If you’ve ever eaten a late spring oyster, Cox adds, you may have noticed a creamier texture. “That means it’s ripe,” he says. Ripe and full of 10 million eggs or plump with sperm; in fact, its body at that time may be up to 75 percent reproductive tissue. Those gametes (eggs and sperm) will get released out into the ocean. So if you haul in an oyster a day after egg expulsion, you’re getting a limp shadow of the previous days’ oyster. “In July that oyster is a really tired oyster,” Cox says. “We call them water bellies because they’re see-through. Really that means their belly is full of water. That’s disappointing to customers.”
But since triploids don’t reproduce, they skip the water belly stage and instead just continue to grow plumper. “Charleston oysters have typically always been saltier, but smaller. This is the best of both worlds,” says Doran. “It’ll be big like a Gulf oyster, but meatier and brinier — it’s ideal really.”
Growing for It
The process at St. Jude Farms started last year with the arrival of 180,000 spat, tiny baby oysters no bigger than your pinky nail. The oysters are then divided into mesh bags of 4,000 spat apiece and placed into 130 cages. Once in cages, they float at the top of a water column in a brackish nursery. “The current is fast at the mouth of St. Helena Sound, which helps the oysters grow faster, as well,” adds Doran. Every few weeks, the oyster cages are thinned out, redistributed, and flipped to encourage cup-shaped growth.

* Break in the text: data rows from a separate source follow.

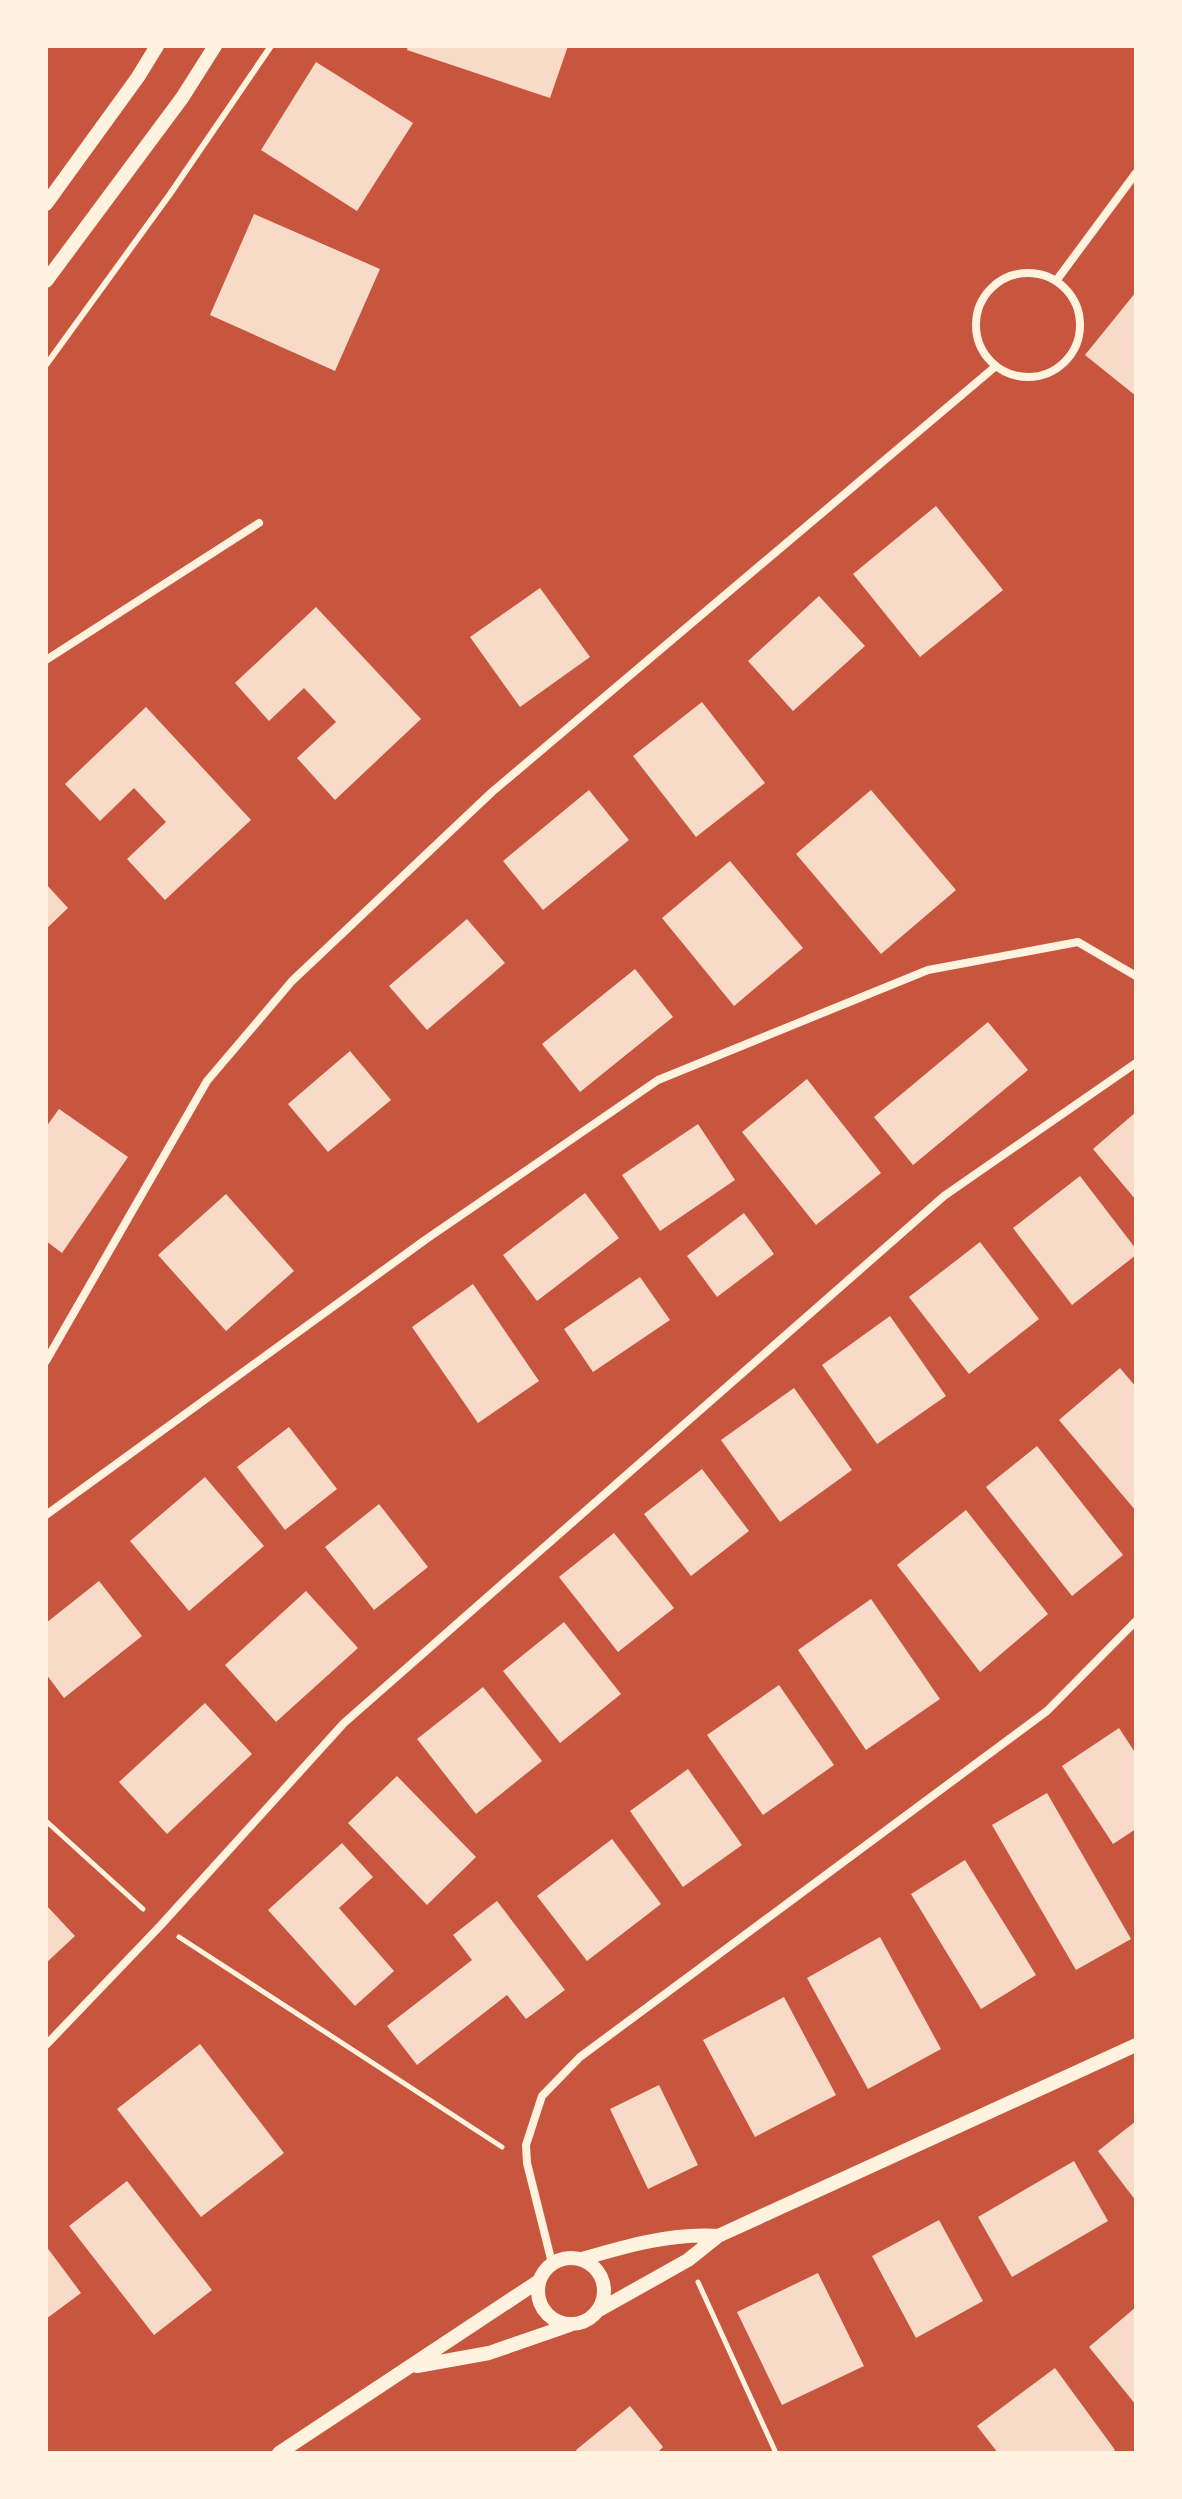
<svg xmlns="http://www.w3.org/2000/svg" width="1182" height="2499" font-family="Inter,sans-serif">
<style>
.building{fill:#f7dbc8}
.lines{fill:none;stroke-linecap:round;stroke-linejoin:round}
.path{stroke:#fff3e0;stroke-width:5}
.service{stroke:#fff3e0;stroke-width:6}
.minor{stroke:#fff3e0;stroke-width:8}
.tertiary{stroke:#fff3e0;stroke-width:14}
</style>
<rect width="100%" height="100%" fill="#c8553d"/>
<!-- building -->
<path class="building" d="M 408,46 L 568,46 L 550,98 L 407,50 Z
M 316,62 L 413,123 L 357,211 L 261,150 Z
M 254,214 L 380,269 L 335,371 L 210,315 Z
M 1136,292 L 1136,396 L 1085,355 Z
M 936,506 L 1003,590 L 920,657 L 853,574 Z
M 540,588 L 590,657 L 520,707 L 470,637 Z
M 819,596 L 865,646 L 793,711 L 748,661 Z
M 316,607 L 421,719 L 335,800 L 297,758 L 336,722 L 304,688 L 269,721 L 235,683 Z
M 702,702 L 765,783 L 696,837 L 633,756 Z
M 146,707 L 251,820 L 165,900 L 127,859 L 166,822 L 134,788 L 100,821 L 65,784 Z
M 589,790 L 629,840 L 543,910 L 503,861 Z
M 871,790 L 956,890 L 881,954 L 796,854 Z
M 730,861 L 803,948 L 734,1006 L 662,918 Z
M 46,884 L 68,908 L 46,929 Z
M 467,919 L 505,963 L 427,1030 L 389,986 Z
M 635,969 L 673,1017 L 580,1092 L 542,1044 Z
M 988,1022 L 1028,1070 L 913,1165 L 874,1117 Z
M 350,1051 L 391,1100 L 328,1152 L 288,1104 Z
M 807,1079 L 881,1173 L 816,1225 L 742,1132 Z
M 59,1109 L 128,1157 L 62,1253 L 46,1241 L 46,1127 Z
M 1136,1112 L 1136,1200 L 1093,1149 Z
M 698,1124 L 735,1180 L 660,1231 L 622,1175 Z
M 1080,1176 L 1136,1249 L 1136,1255 L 1072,1305 L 1013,1228 Z
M 585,1193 L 619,1238 L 537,1301 L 503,1255 Z
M 226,1194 L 294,1271 L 226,1331 L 158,1255 Z
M 744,1213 L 774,1254 L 717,1297 L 687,1256 Z
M 980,1242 L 1039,1319 L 969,1374 L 909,1297 Z
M 640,1277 L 670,1320 L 593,1372 L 564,1329 Z
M 473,1284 L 539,1381 L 478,1423 L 412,1327 Z
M 890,1316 L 946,1396 L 877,1444 L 822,1365 Z
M 1120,1368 L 1136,1387 L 1136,1511 L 1059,1420 Z
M 794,1388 L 852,1470 L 780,1522 L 721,1440 Z
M 289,1427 L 337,1489 L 285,1530 L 237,1467 Z
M 1037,1446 L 1123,1555 L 1072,1596 L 986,1487 Z
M 702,1469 L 749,1531 L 691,1576 L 644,1514 Z
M 205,1477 L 264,1546 L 189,1611 L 130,1541 Z
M 379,1504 L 428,1567 L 374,1610 L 325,1547 Z
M 966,1510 L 1048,1614 L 980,1672 L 897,1565 Z
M 614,1533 L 674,1608 L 618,1652 L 559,1577 Z
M 99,1581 L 142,1636 L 64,1698 L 46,1674 L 46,1623 Z
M 306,1591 L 358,1648 L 276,1722 L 225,1665 Z
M 871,1599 L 940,1699 L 866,1750 L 798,1650 Z
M 564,1622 L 621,1694 L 560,1743 L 503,1671 Z
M 779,1685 L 834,1765 L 763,1815 L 707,1735 Z
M 483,1687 L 542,1761 L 476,1814 L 417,1739 Z
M 205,1703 L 252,1754 L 167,1834 L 119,1782 Z
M 1119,1728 L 1136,1754 L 1136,1829 L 1113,1844 L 1062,1766 Z
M 688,1769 L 742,1845 L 683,1887 L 630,1811 Z
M 397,1776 L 476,1857 L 427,1905 L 348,1823 Z
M 1047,1793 L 1131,1939 L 1076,1970 L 992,1825 Z
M 612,1839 L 661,1904 L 587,1961 L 537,1896 Z
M 342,1843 L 373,1877 L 339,1908 L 394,1971 L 355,2006 L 268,1910 Z
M 965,1860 L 1036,1975 L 981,2009 L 911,1894 Z
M 497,1901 L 565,1990 L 526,2019 L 507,1995 L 417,2065 L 387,2026 L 472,1960 L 453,1935 Z
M 46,1905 L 75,1936 L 46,1963 Z
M 880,1937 L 941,2049 L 868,2089 L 807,1978 Z
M 784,1997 L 836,2095 L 755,2137 L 703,2040 Z
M 200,2044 L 284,2153 L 201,2217 L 117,2109 Z
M 659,2085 L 698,2165 L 648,2189 L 610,2109 Z
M 1136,2121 L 1136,2201 L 1098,2151 Z
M 1074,2161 L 1108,2221 L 1012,2277 L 978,2217 Z
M 127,2181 L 212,2290 L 154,2335 L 69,2226 Z
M 939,2220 L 983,2301 L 916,2338 L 872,2256 Z
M 46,2246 L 81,2293 L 46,2319 Z
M 818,2273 L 864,2366 L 782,2405 L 737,2312 Z
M 1136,2307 L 1136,2405 L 1089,2347 Z
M 1055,2368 L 1115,2450 L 1111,2453 L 998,2453 L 977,2426 Z
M 630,2406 L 663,2447 L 657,2453 L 579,2453 L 576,2450 Z"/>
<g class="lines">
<!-- path -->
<path class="path" d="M 46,1821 L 143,1909
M 179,1937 L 502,2147
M 698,2282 L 776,2453"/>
<!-- service -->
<path class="service" d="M 46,365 L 170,194 L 271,46"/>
<!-- minor -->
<path class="minor" d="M976 325a52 52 0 1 1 104 0a52 52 0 1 1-104 0Z
M 1056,281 L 1136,173
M 46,660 L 259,523
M 46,1361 L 207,1081 L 292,981 L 492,792 L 996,366
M 46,1515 L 425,1240 L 658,1080 L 928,970 L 1078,942 L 1136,976
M 46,2045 L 161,1925 L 344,1723 L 944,1196 L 1136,1063
M 552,2263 L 527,2163 L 526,2145 L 542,2096 L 580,2057 L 1047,1711 L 1136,1621"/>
<!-- tertiary -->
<path class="tertiary" d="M 46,204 L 138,77 L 157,46
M 46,281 L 182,98 L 215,46
M538 2291a33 33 0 1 1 66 0a33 33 0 1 1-66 0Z
M 582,2259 C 626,2246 671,2233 718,2236
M 599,2310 L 688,2260 L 718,2236 L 1136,2045
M 417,2366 L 489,2353 L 570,2325
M 279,2453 L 539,2281"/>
</g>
<!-- border -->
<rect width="1182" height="2499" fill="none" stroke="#fff3e0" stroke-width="96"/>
</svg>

And while only two St. Jude Charleston Salts have been taste tested (we got the first verdict: extra salty), chefs are excited about the possibilities. High Cotton Executive Chef Shawn Kelly recently joined the St. Jude Farms team on the water to get a closer look at Charleston Salts.
“Locally, we have lots of wild oysters, but generally they all lack the large, deep cup that guests feel good about paying top dollar for,” says Kelly. “This particular product is going to give oyster lovers in Charleston a trademarked name and consistent product that hasn’t previously been available from our local waters.”
Which is to say Charleston Salts will be a boutique oyster. “It’s a labor intensive process,” says Doran. And you know what that means? Charleston Salts will cost ya.
So when will you be able to take a bite of these plump, briny, engineered oysters? Doran says that’s up to DHEC. But if things turn out right, we expect the first Charleston Salts in September or October.